August 5, 2020: After further objections from Senator Durbin to the March 3 changes, Senators Lee and Durbin negotiated a second compromise. After Senator Lee introduced the compromise, it was blocked by an objection from Senator Rick Scott (R-Florida). The most recent Durbin-Lee compromise would:
- Delay removal of per country caps until the first day of the second fiscal year after the provisions are enacted. This provision would protect more of the ROW applicants who are no longer protected due to the absence of the “do no harm” clause. The lengthened transition period from the March amendment remains in place.
- Amend H-1B restrictions. The bill would reduce Lee’s two-year delay for sanctions on “50-50” companies to 180 days. The bill would also limit the restrictions on 50-50 companies to only impact new H-1B applicants, not those seeking to renew H-1B status or transfer to another employer.
December 2, 2020: After negotiations between Senator Lee and Senator Scott, a compromise was reached and the bill was passed in the Senate via unanimous consent vote. The final amendments to the Senate version of the bill would:
- Implement restrictions on immigrants affiliated with the Chinese military. The bill would deny adjustment of status for immigrants who are determined by the Secretary of Homeland Security to be affiliated with the military forces of the People’s Republic of China or the Chinese Communist Party. It is not clear how many individuals this provision would affect, as a conscription system is employed in China even though mandatory military service is not.
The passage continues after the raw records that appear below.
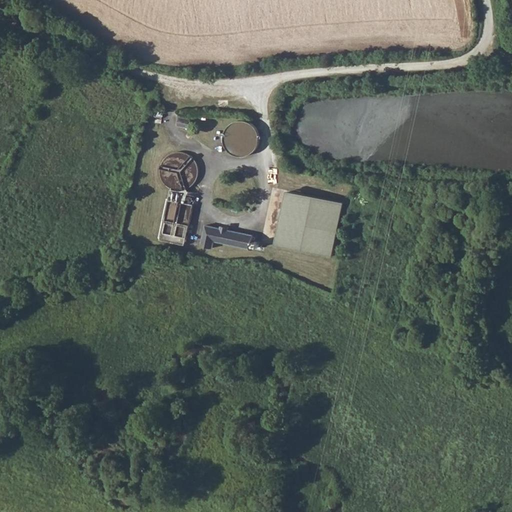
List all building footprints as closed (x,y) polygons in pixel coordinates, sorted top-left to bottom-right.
[(191,119),(180,117),(178,127),(189,130),(191,119)] [(259,142),(259,139),(259,136),(258,133),(257,131),(255,128),(253,126),(251,124),(248,122),(245,121),(242,121),(239,121),(236,121),(232,123),(230,124),(227,127),(225,129),(224,132),(223,136),(222,139),(223,143),(224,146),(225,149),(227,152),(230,154),(233,155),(236,157),(239,157),(242,157),(245,157),(248,156),(251,154),(253,152),(255,150),(257,148),(258,145),(259,142)] [(198,174),(198,171),(198,168),(197,165),(196,162),(194,159),(192,157),(189,155),(187,153),(183,152),(180,152),(177,152),(173,152),(170,154),(167,155),(164,158),(162,161),(161,164),(160,167),(159,171),(160,175),(161,178),(162,182),(165,184),(167,186),(170,188),(173,190),(177,190),(180,190),(183,190),(187,189),(189,187),(192,185),(194,183),(196,180),(197,177),(198,174)] [(250,186),(250,184),(250,181),(249,179),(248,177),(247,174),(245,172),(243,171),(241,170),(238,169),(236,168),(233,168),(230,169),(227,170),(225,171),(223,173),(221,175),(220,178),(219,181),(219,184),(219,187),(220,189),(221,192),(223,194),(225,196),(228,197),(230,198),(233,199),(235,199),(238,199),(241,198),(243,197),(245,195),(247,193),(248,191),(249,189),(250,186)] [(277,243),(335,255),(346,201),(288,189),(277,243)] [(168,221),(191,221),(192,200),(168,200),(168,221)] [(207,223),(203,245),(214,247),(216,240),(252,248),(255,233),(207,223)]
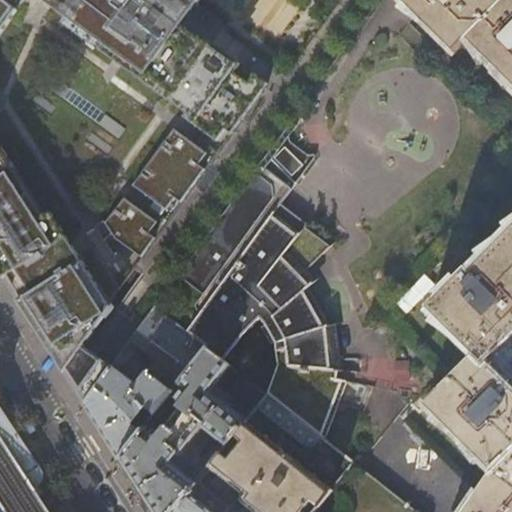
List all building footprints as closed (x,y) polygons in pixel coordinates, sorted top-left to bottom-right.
[(0,0),(0,276),(48,351),(51,350),(61,365),(64,363),(108,302),(82,261),(66,272),(57,259),(64,250),(0,151),(0,31),(22,0),(42,0),(126,61),(122,66),(186,112),(182,118),(215,142),(224,130),(230,135),(267,84),(210,43),(207,47),(180,28),(144,0),(0,0)] [(144,0),(180,28),(199,0),(144,0)] [(511,0),(399,0),(454,54),(467,41),(511,86),(511,0)] [(180,203),(204,170),(198,166),(207,154),(173,130),(132,186),(166,211),(174,199),(180,203)] [(210,301),(187,333),(206,349),(224,362),(243,338),(259,320),(264,325),(279,345),(277,367),(267,396),(319,438),(348,382),(335,382),(335,372),(339,372),(337,322),(314,330),(297,297),(288,288),(328,248),(305,228),(307,224),(280,204),(292,189),(258,164),(177,277),(210,301)] [(115,240),(141,258),(155,239),(149,234),(157,223),(124,198),(105,224),(106,226),(97,232),(103,241),(113,235),(115,240)] [(511,229),(469,272),(466,269),(426,309),(474,355),(485,366),(511,338),(511,229)] [(206,349),(187,333),(154,308),(132,339),(157,359),(146,371),(173,391),(206,349)] [(224,362),(206,349),(173,391),(167,399),(176,406),(165,420),(167,423),(144,450),(133,442),(119,460),(141,494),(152,511),(173,511),(196,484),(169,463),(176,455),(179,457),(202,428),(226,447),(246,423),(246,422),(209,393),(230,367),(224,362)] [(167,399),(173,391),(146,371),(138,383),(134,384),(118,372),(130,356),(123,351),(84,405),(100,430),(119,460),(133,442),(167,399)] [(511,392),(485,366),(474,355),(445,384),(424,405),(492,471),(511,450),(511,392)] [(352,464),(319,438),(267,396),(257,409),(342,476),(352,464)] [(0,509),(6,505),(28,491),(36,486),(38,483),(41,478),(41,471),(0,407),(0,509)] [(246,423),(226,447),(214,462),(210,468),(245,496),(241,501),(254,511),(314,511),(331,490),(246,423)] [(511,511),(511,450),(492,471),(489,474),(463,511),(511,511)] [(208,469),(210,468),(214,462),(207,457),(202,463),(208,469)] [(413,511),(353,463),(352,464),(342,476),(331,490),(314,511),(413,511)] [(196,484),(173,511),(223,511),(227,508),(197,483),(196,484)]
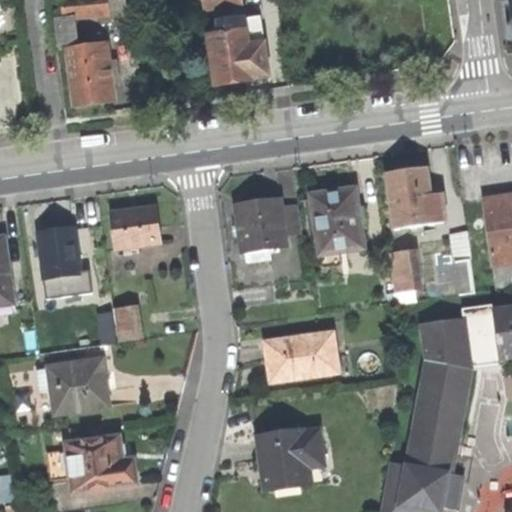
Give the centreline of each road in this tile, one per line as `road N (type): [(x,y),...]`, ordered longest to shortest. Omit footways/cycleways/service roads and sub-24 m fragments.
road 1 (residential): [(195,152),(217,362),(187,511)]
road 2 (secondary): [(195,152),(489,110)]
road 3 (secondary): [(0,179),(195,152)]
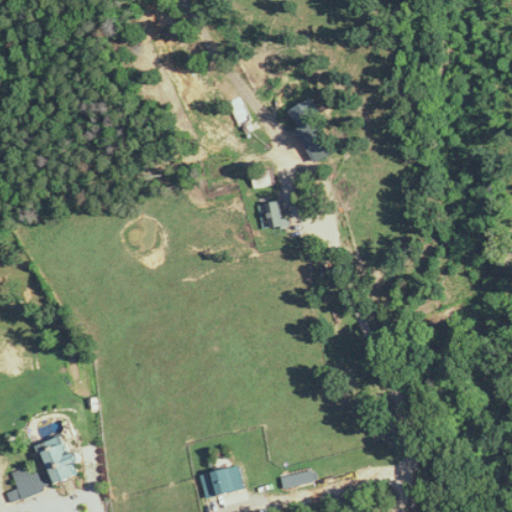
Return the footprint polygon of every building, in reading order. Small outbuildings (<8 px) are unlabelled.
[(290,110),(317,163),(336,153),(317,116),(322,113),(314,98),(290,110)] [(275,170),(268,170),(267,166),(254,168),(256,188),(277,185),(275,170)] [(259,205),(264,230),(293,225),(291,218),(284,219),(281,202),(259,205)] [(39,446),(51,478),(43,481),(40,472),(32,475),(28,466),(14,472),(20,489),(9,493),(13,502),(82,476),(77,464),(83,461),(79,451),(72,454),(65,436),(39,446)] [(203,474),(207,497),(246,490),(242,467),(203,474)] [(285,477),(286,488),(315,482),(313,472),(285,477)]
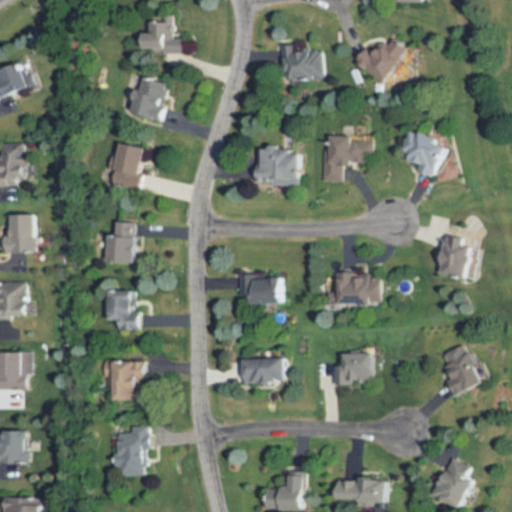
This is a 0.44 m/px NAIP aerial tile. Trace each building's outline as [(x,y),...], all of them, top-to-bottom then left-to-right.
[(177,50),(178,21),(150,20),(149,49),(177,50)] [(378,56),(370,49),(360,60),(388,86),(419,52),(399,34),(378,56)] [(326,79),(324,48),(299,51),(298,43),(283,45),(285,82),(326,79)] [(0,100),(40,87),(32,62),(0,73),(2,80),(0,80),(0,100)] [(136,112),(167,121),(177,85),(146,76),(136,112)] [(425,163),(423,169),(442,176),(454,144),(415,128),(405,155),(425,163)] [(327,152),(327,182),(347,182),(348,164),(379,164),(380,136),(336,135),(335,152),(327,152)] [(120,183),(147,187),(153,146),(127,142),(120,183)] [(0,169),(0,186),(30,186),(31,145),(4,144),(4,170),(0,169)] [(311,185),(312,148),(270,147),(269,185),(311,185)] [(11,214),(10,252),(32,252),(32,255),(41,255),(42,214),(11,214)] [(116,221),(116,261),(143,261),(143,221),(116,221)] [(453,277),(482,277),(483,236),(453,236),(453,277)] [(339,275),(340,306),(387,305),(386,274),(339,275)] [(294,305),(294,277),(244,276),(244,296),(257,296),(257,304),(294,305)] [(34,282),(0,281),(0,318),(34,319),(34,282)] [(125,330),(147,330),(148,313),(141,313),(141,291),(113,290),(113,320),(125,320),(125,330)] [(477,353),(473,344),(446,355),(464,396),(496,383),(483,351),(477,353)] [(34,351),(0,351),(0,389),(35,390),(34,351)] [(339,366),(339,383),(381,382),(380,352),(349,353),(349,365),(339,366)] [(295,383),(295,357),(249,357),(249,383),(295,383)] [(146,401),(146,362),(119,362),(119,401),(146,401)] [(120,431),(124,478),(160,475),(155,428),(120,431)] [(34,462),(34,431),(3,431),(3,462),(34,462)] [(473,510),(487,476),(454,461),(439,496),(473,510)] [(315,511),(315,471),(293,471),(293,488),(277,487),(277,510),(315,511)] [(344,478),(345,502),(397,502),(397,477),(344,478)] [(11,511),(47,511),(48,506),(35,506),(35,497),(12,497),(11,511)]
- Establish additional transition guidelines ensuring access to employment-based green cards for those applying from outside the U.S. In the first nine years after implementation, no more than 70% of employment-based green cards could go to current H-1B visa holders and their dependents. After nine years, no more than 50% of employment-based green cards could go to current H-1B visa holders and their dependents. Medical personnel and others who have been granted a national interest waiver would be exempted from this restriction.
[i] This number is calculated by:
(1) Determining the EB-2 and EB-3 green card cap. Each category accounts for 28.6% of the 140,000 overall EB green card total, so (.286 + .286) * 140,000 = 80,080.
(2) Summing the ROW reserve percentages over the ten-year transition period and multiplying by the annual EB2/EB3 green card cap. (.3 + .25 + .2 + .15 + .1 + .1 + .05 + .05 + .05) * (80,080) = 100,100.
(3) And subtracting this number from the ROW visas reserved from the original three-year transition period. 100,100 – (.15 +.1 +.1) * (80,080) = 72,072.